حَدَّثَنَا عَلِيٌّ، حَدَّثَنَا سُفْيَانُ، قَالَ قَالَ لِي ابْنُ أَبِي نَجِيحٍ عَنْ مُجَاهِدٍ، قَالَ صَحِبْتُ ابْنَ عُمَرَ إِلَى الْمَدِينَةِ فَلَمْ أَسْمَعْهُ يُحَدِّثُ عَنْ رَسُولِ اللَّهِ صلى الله عليه وسلم إِلاَّ حَدِيثًا وَاحِدًا، قَالَ كُنَّا عِنْدَ النَّبِيِّ صلى الله عليه وسلم فَأُتِيَ بِجُمَّارٍ فَقَالَ ‏"‏ إِنَّ مِنَ الشَّجَرِ شَجَرَةً مَثَلُهَا كَمَثَلِ الْمُسْلِمِ ‏"‏‏.‏ فَأَرَدْتُ أَنْ أَقُولَ هِيَ النَّخْلَةُ، فَإِذَا أَنَا أَصْغَرُ الْقَوْمِ فَسَكَتُّ، قَالَ النَّبِيُّ صلى الله عليه وسلم ‏"‏ هِيَ النَّخْلَةُ ‏"‏‏.‏
Terjemahan
Diriwayatkan Ibnu 'Umar

Kami bersama Nabi (صلى الله عليه وسلم) dan kurma segar dari pohon palem dibawa kepadanya. Pada saat itu dia berkata, "Di antara pohon-pohon itu, ada pohon yang menyerupai seorang Muslim." Saya ingin mengatakan bahwa itu adalah pohon kurma tetapi karena saya adalah yang termuda dari semuanya, saya tetap diam. Dan kemudian Nabi (صلى الله عليه وسلم) bersabda, "Ini adalah pohon kurma."

Comment

Perumpamaan Pohon Kurma

Hadis mulia ini dari Sahih al-Bukhari (72) menyajikan perumpamaan yang mendalam di mana Nabi Muhammad (ﷺ) membandingkan Muslim dengan pohon kurma. Para ulama menjelaskan bahwa kemiripan ini terwujud dalam berbagai aspek: sebagaimana pohon kurma berdiri tegak dan kokoh, demikian pula Muslim harus tetap teguh dalam iman; sebagaimana akarnya menembus jauh ke dalam bumi, demikian pula iman Muslim harus berakar dalam; sebagaimana ia secara konsisten berbuah di semua musim, demikian pula Muslim harus terus-menerus melakukan perbuatan baik; dan sebagaimana setiap bagian pohon kurma melayani tujuan yang bermanfaat, demikian pula setiap aspek kehidupan Muslim harus membawa manfaat bagi orang lain.

Komentar Ilmiah

Imam Ibn Hajar al-Asqalani, dalam komentarnya yang monumental Fath al-Bari, menjelaskan bahwa kemiripan pohon kurma dengan orang beriman meluas hingga kemurniannya - karena baik daun maupun buahnya tidak jatuh secara berlebihan, melambangkan konsistensi Muslim dalam ibadah. Lebih lanjut, pohon kurma mengangkat dirinya tinggi sementara akarnya tetap tertanam kuat, mewakili hubungan Muslim antara kewajiban duniawi dan aspirasi spiritual.
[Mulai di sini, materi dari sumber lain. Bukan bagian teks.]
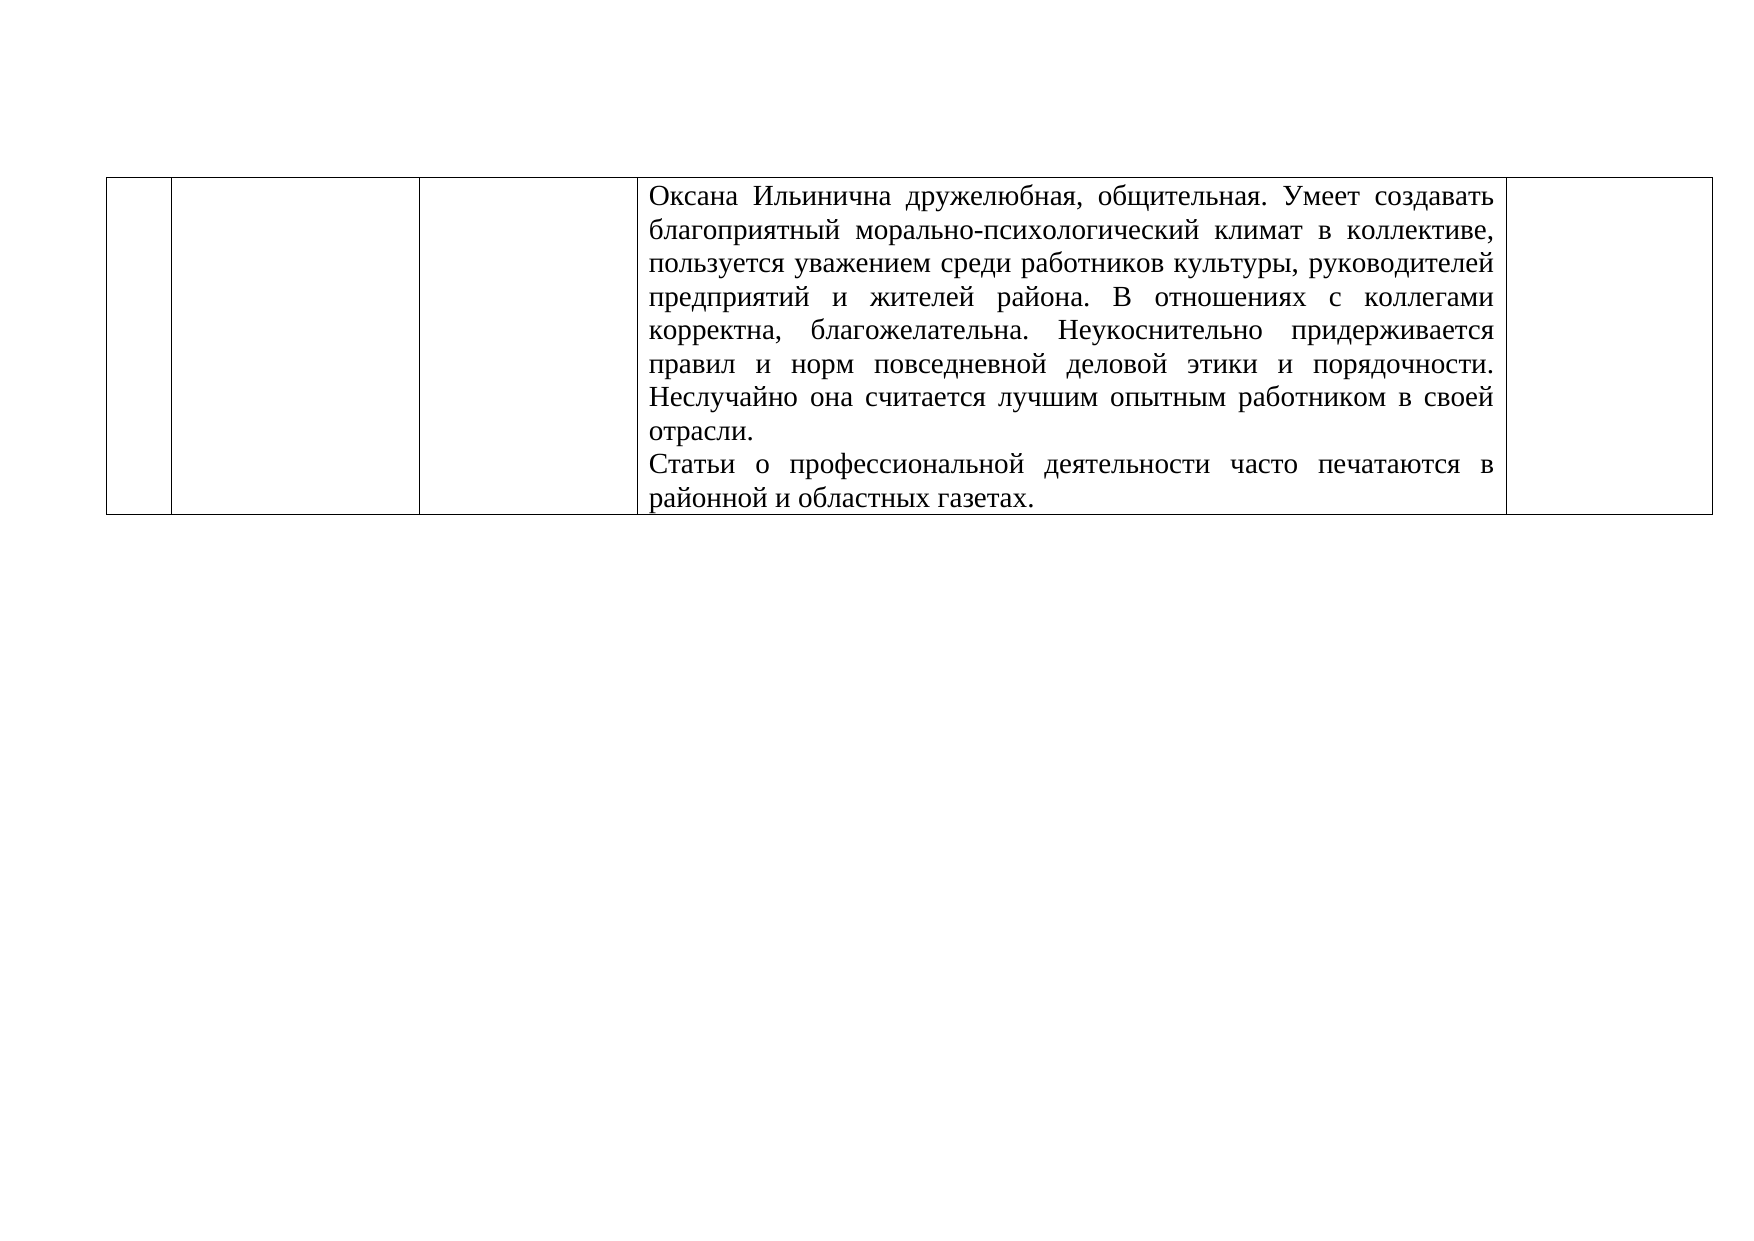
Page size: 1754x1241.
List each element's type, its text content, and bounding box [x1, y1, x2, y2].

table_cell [1507, 178, 1712, 514]
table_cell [638, 178, 1506, 514]
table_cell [420, 178, 637, 514]
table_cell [172, 178, 419, 514]
table_cell 1. [107, 178, 171, 514]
Insiden di mana sahabat muda Abdullah ibn Umar (semoga Allah meridainya) menahan diri untuk tidak berbicara karena menghormati orang yang lebih tua menunjukkan etika Islam dalam menghormati senioritas dan menjaga tata krama yang tepat dalam pertemuan ilmu. Afirmasi Nabi berikutnya terhadap jawaban tersebut berfungsi sebagai validasi dan instruksi bagi seluruh komunitas.

Implikasi Praktis

Ajaran ini mendorong Muslim untuk meneladani kualitas pohon kurma: ketahanan dalam kesulitan, produktivitas berkelanjutan dalam kebenaran, dan kegunaan komprehensif bagi masyarakat. Metafora ini menginspirasi orang beriman untuk menjadi orang yang seluruh keberadaannya - dari kata-kata hingga tindakan - membawa manfaat bagi umat manusia, sebagaimana setiap bagian pohon kurma melayani tujuan yang bermanfaat.